El cuidado del cuerpo a través de la hidroterapia tiene su primera época dorada en la antigüedad griega y romana; así lo indican tanto la documentación escrita como los abundantes vestigios que esas culturas han dejado en diferentes lugares de la cuenca mediterránea.
En Roma, el uso público del agua tuvo una dimensión eminentemente social -además de higiénica- que progresivamente fue adquiriendo otros significados: curación, ocio, juego, descanso, recuperación y mantenimiento de la salud. La importancia de los baños públicos en la cultura romana fue incuestionable.
En los establecimientos de baños, la higiene y la limpieza primaban en la escala de finalidades. También desarrollaban una función social: eran centros de socialización fundamentalmente ya que era uno de los lugares en donde se centraba la vida de la comunidad (Espinosa Ruiz, U y López Domech, R (1997). En ellos la gente podía encontrar un ambiente propicio para la convivencia, las relaciones e incluso la cultura.

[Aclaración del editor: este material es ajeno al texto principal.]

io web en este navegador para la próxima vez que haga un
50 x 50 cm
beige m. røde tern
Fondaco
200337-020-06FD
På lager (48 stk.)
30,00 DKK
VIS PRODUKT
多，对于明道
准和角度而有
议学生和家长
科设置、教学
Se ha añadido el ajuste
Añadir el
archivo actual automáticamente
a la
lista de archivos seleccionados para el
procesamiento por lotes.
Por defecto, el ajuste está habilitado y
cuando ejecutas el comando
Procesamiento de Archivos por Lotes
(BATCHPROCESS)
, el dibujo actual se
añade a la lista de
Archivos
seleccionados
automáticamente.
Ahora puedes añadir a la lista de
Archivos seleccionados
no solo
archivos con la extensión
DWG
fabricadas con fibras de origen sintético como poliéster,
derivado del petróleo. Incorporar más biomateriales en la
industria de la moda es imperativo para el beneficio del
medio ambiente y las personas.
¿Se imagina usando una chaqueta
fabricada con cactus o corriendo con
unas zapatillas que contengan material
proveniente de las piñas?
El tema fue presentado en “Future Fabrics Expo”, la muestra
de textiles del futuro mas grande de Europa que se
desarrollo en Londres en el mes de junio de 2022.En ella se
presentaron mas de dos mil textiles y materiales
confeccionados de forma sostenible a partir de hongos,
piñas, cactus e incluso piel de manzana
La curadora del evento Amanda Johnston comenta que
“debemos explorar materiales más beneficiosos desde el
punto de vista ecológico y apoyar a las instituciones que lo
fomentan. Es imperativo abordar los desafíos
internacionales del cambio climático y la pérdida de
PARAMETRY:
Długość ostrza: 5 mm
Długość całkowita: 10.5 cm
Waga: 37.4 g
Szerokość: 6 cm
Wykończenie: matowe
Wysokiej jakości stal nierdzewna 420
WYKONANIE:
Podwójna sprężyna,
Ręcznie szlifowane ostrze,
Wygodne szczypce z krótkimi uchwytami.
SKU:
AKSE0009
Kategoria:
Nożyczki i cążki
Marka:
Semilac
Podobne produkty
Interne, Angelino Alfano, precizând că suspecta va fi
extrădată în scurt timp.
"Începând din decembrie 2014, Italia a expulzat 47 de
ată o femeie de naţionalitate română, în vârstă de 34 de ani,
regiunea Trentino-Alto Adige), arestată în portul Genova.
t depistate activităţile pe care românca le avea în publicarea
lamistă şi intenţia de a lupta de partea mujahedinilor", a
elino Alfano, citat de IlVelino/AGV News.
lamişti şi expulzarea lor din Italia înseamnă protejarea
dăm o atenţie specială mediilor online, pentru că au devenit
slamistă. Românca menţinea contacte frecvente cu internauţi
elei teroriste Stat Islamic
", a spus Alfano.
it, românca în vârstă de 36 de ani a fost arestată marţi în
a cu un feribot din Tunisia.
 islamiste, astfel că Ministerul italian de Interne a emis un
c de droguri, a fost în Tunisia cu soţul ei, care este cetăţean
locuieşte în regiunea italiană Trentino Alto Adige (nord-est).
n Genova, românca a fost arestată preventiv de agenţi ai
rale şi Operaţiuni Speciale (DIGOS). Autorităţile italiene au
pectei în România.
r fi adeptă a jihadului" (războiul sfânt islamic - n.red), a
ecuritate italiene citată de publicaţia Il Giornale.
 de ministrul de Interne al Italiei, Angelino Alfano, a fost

El edificio de baños servía además para "ocupar el tiempo libre en la ciudad", el tiempo del placer. Paul Veyne (1987) llega a señalar que "... el baño no era una práctica dehigiene sino un placer complejo...". Esto propició la aparición de diferentes tipos de "termas" y entre ellas: las "termas terapéuticas" o balnearios de aguas termales, que además poseían un fuerte significado simbólico-sagrado. Las aguas calientes poseían propiedades curativas y connotaciones mágicas por lo que en ciertos lugares se creía que en ellas moraba la divinidad y así se prescindía de construcciones complejas de las termas higiénicas para no modificar su carácter simbólico. En otros lugares, por el contrario se las dotaba de construcciones que trataban de imitar modelos arquitectónicos de edificios sagrados.
Algo muy significativo eran los "complejos termales" como el de Baias, también llamados "villas termales" o "villas del agua". Su función principal era el tratamiento de las dolencias físicas a base de aguas termales y mineromedicinales, lo cual se complementaba con diferentes actividades de tiempo libre. A ellos se desplazaba la nobleza romana. Eran espacios complejos, consistentes en varias estancias en torno a la zona de baños: jardines, gimnasios, sala de masajes, de descanso, bibliotecas...
A partir del S.XII comenzó un período de decadencia en el uso de las aguas termales, aunque su función curativa no pasó desapercibida en ningún momento. Tampoco lo hizo su función lúdica; el Poggio" (secretario apostólico de Juan XXIII) escribió sobre la ciudad de Baden (en Centroeuropa), describiendo el espacio destinado a baños de esta forma: "…Estoy convencido de que estos parajes han visto nacer al primer hombre… porque se trata efectivamente del jardín de las delicias. Y si el placer puede hacer hermosa la vida, no veo que aquí falte nada para alcanzar la perfección de un placer consumado en todos sus aspectos".